The Fed may have been able to momentarily tame the upward momentum of U.S. sovereign bond yields. Yet, with the forthcoming tapering, the relationship between U.S. high-yield bonds (HYG) and floating-rate bank loans (BKLN) will change. Given that bank loans are more immune to a rise in long-term interest rates than high-yield bonds (floating rates indexed to U.S. Libor against fixed coupons, that is no duration risk), there is a positive correlation between the outperformance of loans (BKLN, which tracks the S&P LSTRA index) to high-yield bonds and the change in the U.S. yield curve (10-year U.S. Treasury yield vs. three-month Libor), which is clearly visible in the chart below.
The sharp rise in long-term interest rates gave rise to a sharp underperformance of the U.S. high-yield market. Yet, over the last few days, there has been a noticeable disconnect between the change in the yield curve and the relative returns of both markets: HYG outperformed BKLN even though the yield curve continued to steepen.
The first explanation comes from the fact that the relative performance of senior bank loans to junk bonds is highly correlated with equity returns. As can be seen below, high-yield bonds returns are much more correlated to equity returns than those of senior bank loans.
Click to enlarge images.
Combining those three first charts, the outperformance of bank loans to junk does not depend solely on rising long-term interest rates but also on the stock vs. Treasury regime: It will be all the more pronounced that higher interest rates are deemed negative for stocks (and not the signal of stronger growth ahead). Said differently, overweight bank loans when you think that rates will rise, but also when you consider that it will affect negatively equity returns.
A second explanation comes from the fact that a buying opportunity was provided by the increase of junk bond yields in the wake of the Fed tapering frenzy. As can be seen below, yields increased much more than what would have been implied by the risk premium (proxied here by the Markit U.S. HY CDX). Now that the Fed has managed to stabilize (temporary) market expectations and succeeded in separating QE exit from rate hikes, investors are once again long high yield -- especially since, even if absolute effective yields are still below their 2005/07 average, the spread against Treasuries remains 50 basis points above that period's level.
This points is very important. The yield of a high-yield bond depends on the risk-free rate (UST Treasury) and a risk premium (spread). The return can therefore be impacted either by a rise in the risk-free rate or a higher spread (risk premium). As we will see below, in a low-yield environment most of the return of high-yield bonds were driven by spread variation. The disconnect between the risk premium (the CDS spread) and the yield that is visible in the chart above suggests that most of the recent underperformance of U.S. high-yield has been driven by the perception that the era of low U.S. treasury yields was over. Yet, once investors were convinced that the tapering would be smother than expected, there was clearly a buying opportunity.
Yet, the regime switch observed in the relationship between UST 10-year yield and the return of high-yield bonds has not reverted to the pre-taper level. It remains negative, as can be seen below: Higher (lower) UST yields leads to lower (higher) high-yield bond return.
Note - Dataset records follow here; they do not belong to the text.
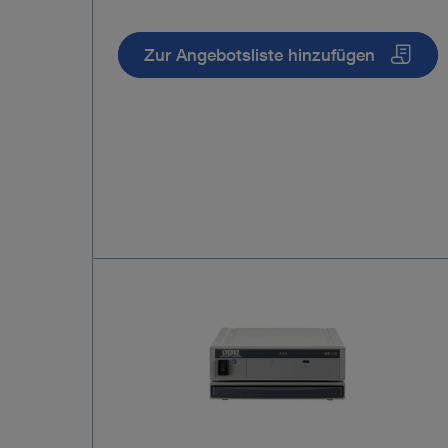
Zur Angebotsliste hinzufügen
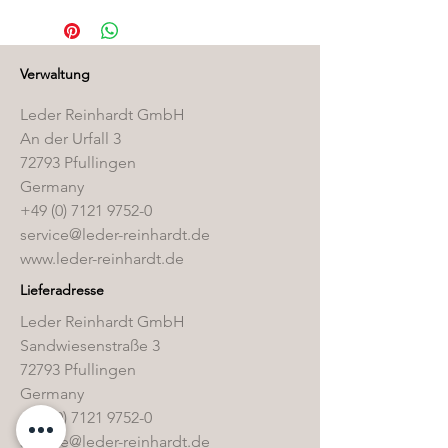
finden Sie in unserem
Pflegemittelshop
.
Verwaltung
Leder Reinhardt GmbH
An der Urfall 3
72793 Pfullingen
Germany
+49 (0) 7121 9752-0
service@leder-reinhardt.de
www.leder-reinhardt.de
Lieferadresse
Leder Reinhardt GmbH
Sandwiesenstraße 3
72793 Pfullingen
Germany
+49 (0) 7121 9752-0
service@leder-reinhardt.de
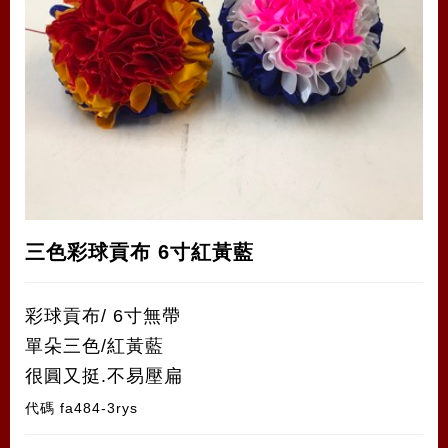
三色彩球貢布 6寸紅黃藍
彩球貢布/ 6寸無帶
單朵三色/紅黃藍
很圓又挺.不易壓扁
代碼
fa484-3rys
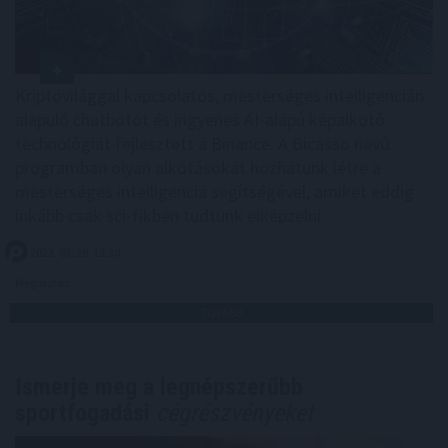
Kriptovilággal kapcsolatos, mesterséges intelligencián
alapuló chatbotot és ingyenes AI-alapú képalkotó
technológiát fejlesztett a Binance. A Bicasso nevű
programban olyan alkotásokat hozhatunk létre a
mesterséges intelligencia segítségével, amiket eddig
inkább csak sci-fikben tudtunk elképzelni.
2023. 03. 28. 13:30
Megosztás:
TOVÁBB
Ismerje meg a legnépszerűbb
sportfogadási
cégrészvényeket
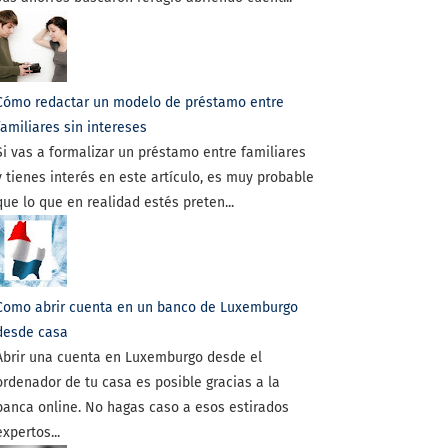
Cómo redactar un modelo de préstamo entre
familiares sin intereses
Si vas a formalizar un préstamo entre familiares
y tienes interés en este artículo, es muy probable
que lo que en realidad estés preten...
Como abrir cuenta en un banco de Luxemburgo
desde casa
Abrir una cuenta en Luxemburgo desde el
ordenador de tu casa es posible gracias a la
banca online. No hagas caso a esos estirados
expertos...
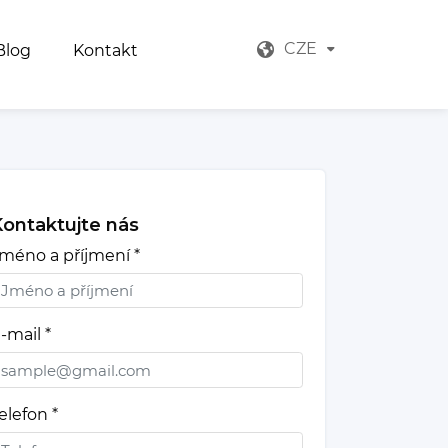
CZE
Blog
Kontakt
ontaktujte nás
méno a příjmení
*
-mail
*
elefon
*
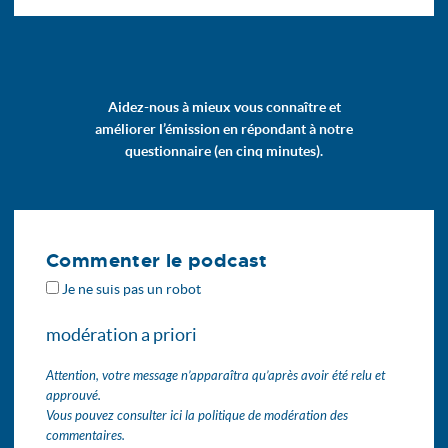
Aidez-nous à mieux vous connaître et
améliorer l’émission en répondant à notre
questionnaire (en cinq minutes).
Commenter le podcast
Je ne suis pas un robot
modération a priori
Attention, votre message n’apparaîtra qu’après avoir été relu et
approuvé.
Vous pouvez consulter ici la politique de modération des
commentaires.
This was not the case during the low-yield era: The main contributor to high-yield returns was the risk premium, not the risk-free interest rate (proxied by U.S. Treasury yield). In periods of higher risk aversion, the risk premium would increase (prices would fall) while U.S. Treasuries yield would decline, hence a positive correlation. This same correlation would also weaken in periods of weaker growth as the risk premium embedded in the spread would rise independently of where yields were going (especially since they were skewed by different phases of QE). This is clearly what the chart below shows. In any case, it would stay in positive territory.
As the news flow has recovered somewhat over the last few weeks, the negative correlation remains. It is clearly a sign that even if high-yield bonds have recovered in the wake of better equity markets, their return is seen to depend more on yield fear rather than recession fear for the first time since 2008.
If the Fed maintains a lid on long-term interest rates, the correlation would potentially go back to where it stood over the last few years. High-yield returns would continue to show some equity-like patterns. This is the reason why high-yield bonds have outperformed loans much more than what the implied volatility on U.S. Treasuries futures would suggests.
Recent moves are nonetheless a reminder that the era of low yield is over, and that the determinants of U.S. high-yield returns will be much more varied than the simple directionality of U.S. stocks. Therefore, as the leverage loan market remains far away from its excesses of 2006/07 and as U.S. long-term interest rates are poised to rise further in the second half of the year, there is a potential for bank loans to outperform over high-yield bonds. But the analysis above adds a very important point: The extent of the outperformance will not depend on the sole increase in Treasury yields, but above all on the perceived impact they might have on equity prices.